The U.N. claims to have learned some lessons from Rwanda. Its bureaucracy failed to respond to several warnings of impending genocide: Six months before the massacre, for example, a report by the U.N. Human Rights Commission in Geneva signaled what was to come, but the report never made it to the desks of senior peacekeeping officials in New York, who might have acted on it. That failure of communication is less likely now. Mr. Annan has instituted weekly meetings of top officials from all U.N. agencies, and those based in Geneva or other outposts participate by teleconference.
Still, better internal communication is not the whole answer: The U.N.'s ability to respond to crises can be only as strong as the will of its leading members to provide necessary resources. Mr. Annan is better at goading member governments into action than his predecessor was. But Russia and China are inclined to veto U.N. action that might set a precedent for future international interventions in Chechnya or Tibet, and the United States and Europe often balk at costly or dangerous missions.
Given its membership, the U.N. will never meet all of the world's many humanitarian challenges. But it should at least avoid empty efforts that serve to excuse the world's inaction. The shame of the Srebrenica massacre was that the U.N. had stationed a token peacekeeping force in the town, large enough for the world to pretend that it cared about the fate of Bosnian Muslims, but too small actually to help them. The shame of Rwanda, likewise, is that the U.N. did send a token force to the region, as a salve to its members' consciences, but then stood by as the horror unfolded.
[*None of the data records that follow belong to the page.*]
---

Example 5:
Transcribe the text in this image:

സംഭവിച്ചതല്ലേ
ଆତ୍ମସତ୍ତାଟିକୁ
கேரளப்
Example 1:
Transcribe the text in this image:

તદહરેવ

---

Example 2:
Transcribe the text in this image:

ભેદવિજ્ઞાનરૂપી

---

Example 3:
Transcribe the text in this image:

If the world's leading governments are indifferent to genocide, the U.N. should not act as the vehicle for token interventions to hide their shame. It should use that shame to fight indifference; it should broadcast the horror of genocide to voters and stir the outrage that might produce serious intervention. Mr. Annan likes to say that the U.N. should not be neutral in the face of evil. Indifference to evil is not a matter for polite neutrality either.